__THE TASK__.
From the material below, copy every line in which the word "type" occurs.
*** DATA ***
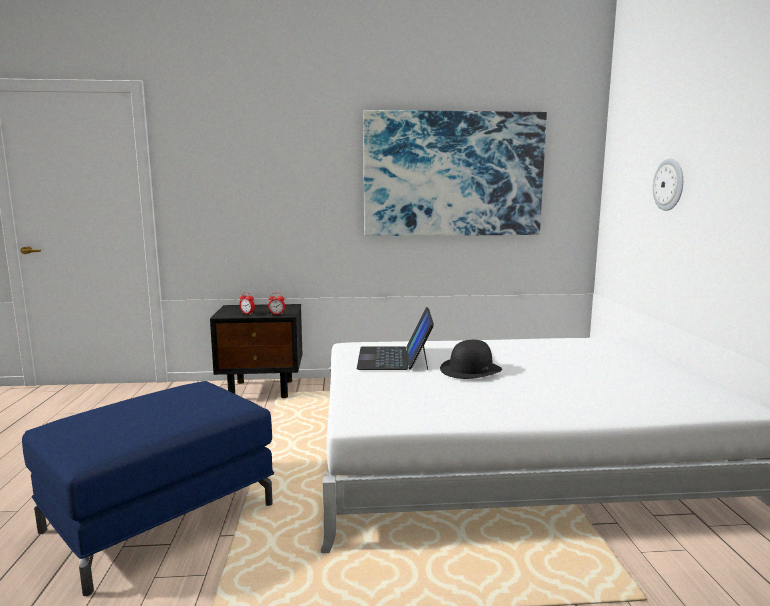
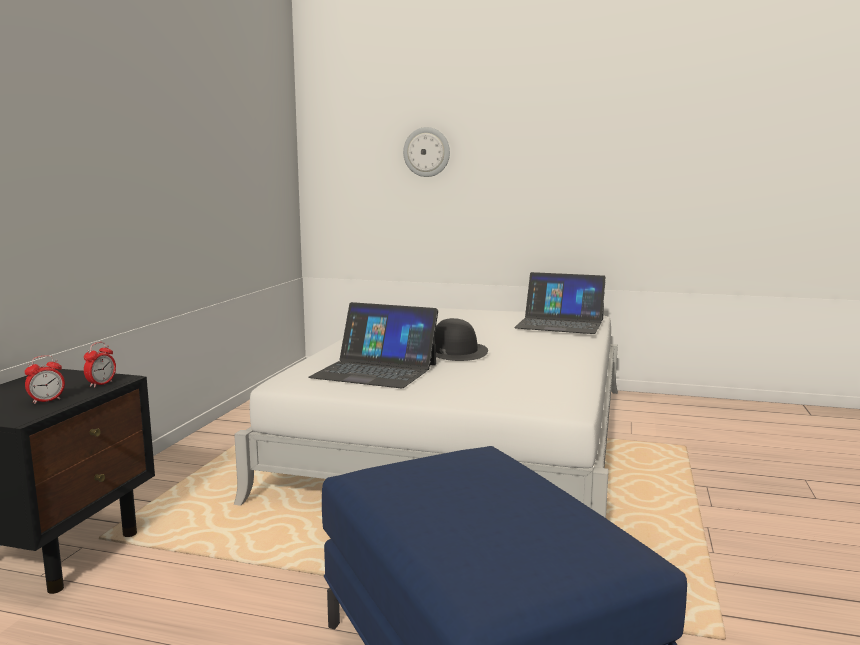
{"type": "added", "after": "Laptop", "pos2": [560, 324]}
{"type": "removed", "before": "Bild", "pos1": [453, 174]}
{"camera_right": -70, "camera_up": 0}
***
__ANSWER SECTION__.
{"type": "added", "after": "Laptop", "pos2": [560, 324]}
{"type": "removed", "before": "Bild", "pos1": [453, 174]}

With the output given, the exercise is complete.